* _Job 1_: Give again, word for word, the part of the passage on the crisis of manhood that opens with the words containing "There is a crisis" and closes with "more than I.".
* _Job 2_: According to the passage on the crisis of manhood, since what year have women received more college degrees than men?
* _Job 3_: In one to three sentences, explain why the author of the passage on the crisis of manhood concludes that his sons will need survival skills even more than he does.

* _Passage to read_:
# # # # # # #

There is a crisis of manhood in America today. The numbers are astounding: One in three children live in fatherless homes. Since 2011, women receive more college degrees than men. And recent decrees by the Obama administration will now see our wars being fought by women and homosexuals – it’s enough to make a guy like me be glad I won’t be around to see what this country looks like fifty years from now, and get a knot in my gut knowing that my children most likely will. It makes me realize that my sons will need the skills to survive even more than I.
If you think like I do – that wisdom is more important than knowledge, and see very little of either coming out of America’s universities;
If you shake your head at today’s youth shuffling around the mall, looking like tattooed and pierced zombies-in-training;
If it disgusts you that the average 34-year-old American male spends more time playing video games than the average 12-year-old boy;
and If you remember a time when a male of eighteen was considered a man, and expected to work like one, and you lament that so many of today’s high-school grads…aren’t and don’t;
This article is meant to bring you hope.

# # # # # # #

* _Supplied data_:
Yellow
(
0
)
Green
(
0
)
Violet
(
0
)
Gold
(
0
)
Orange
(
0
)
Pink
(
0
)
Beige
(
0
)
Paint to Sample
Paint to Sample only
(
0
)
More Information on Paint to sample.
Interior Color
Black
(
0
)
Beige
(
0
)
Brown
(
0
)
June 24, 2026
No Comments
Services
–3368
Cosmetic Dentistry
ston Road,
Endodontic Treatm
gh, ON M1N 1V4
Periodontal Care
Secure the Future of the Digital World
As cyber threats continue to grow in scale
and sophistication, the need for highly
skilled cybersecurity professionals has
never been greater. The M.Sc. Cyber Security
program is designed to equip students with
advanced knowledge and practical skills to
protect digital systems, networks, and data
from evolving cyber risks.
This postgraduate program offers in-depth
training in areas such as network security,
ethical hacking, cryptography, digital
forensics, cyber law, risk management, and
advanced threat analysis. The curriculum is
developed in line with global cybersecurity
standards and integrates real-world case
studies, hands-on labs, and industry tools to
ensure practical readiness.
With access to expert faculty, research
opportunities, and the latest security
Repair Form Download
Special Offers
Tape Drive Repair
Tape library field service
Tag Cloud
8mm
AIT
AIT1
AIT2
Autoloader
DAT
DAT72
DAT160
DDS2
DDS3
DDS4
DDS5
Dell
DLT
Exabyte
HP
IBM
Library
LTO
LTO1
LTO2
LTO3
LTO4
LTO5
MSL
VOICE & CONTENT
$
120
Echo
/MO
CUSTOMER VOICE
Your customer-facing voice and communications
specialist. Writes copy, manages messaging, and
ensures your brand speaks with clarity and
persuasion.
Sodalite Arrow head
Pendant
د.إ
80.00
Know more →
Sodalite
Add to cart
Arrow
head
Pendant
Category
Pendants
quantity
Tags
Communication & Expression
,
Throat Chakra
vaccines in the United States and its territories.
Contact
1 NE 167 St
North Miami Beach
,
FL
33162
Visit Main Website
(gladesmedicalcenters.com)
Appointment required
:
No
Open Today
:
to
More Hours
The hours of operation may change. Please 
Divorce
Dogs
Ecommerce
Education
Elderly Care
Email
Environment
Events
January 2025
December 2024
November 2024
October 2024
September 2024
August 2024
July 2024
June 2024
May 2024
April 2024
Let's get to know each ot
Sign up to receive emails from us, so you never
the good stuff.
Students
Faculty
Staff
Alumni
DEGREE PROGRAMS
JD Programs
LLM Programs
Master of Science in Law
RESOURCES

# # # # # # #

* _Problem solution 1_:
There is a crisis of manhood in America today. The numbers are astounding: One in three children live in fatherless homes. Since 2011, women receive more college degrees than men. And recent decrees by the Obama administration will now see our wars being fought by women and homosexuals – it’s enough to make a guy like me be glad I won’t be around to see what this country looks like fifty years from now, and get a knot in my gut knowing that my children most likely will. It makes me realize that my sons will need the skills to survive even more than I.

* _Problem solution 2_: Since 2011.

* _Problem solution 3_: The author is troubled by the trends he lists and by what the country will look like fifty years from now. He expects not to be around to see it, but his children most likely will, so his sons will need those skills even more than he does.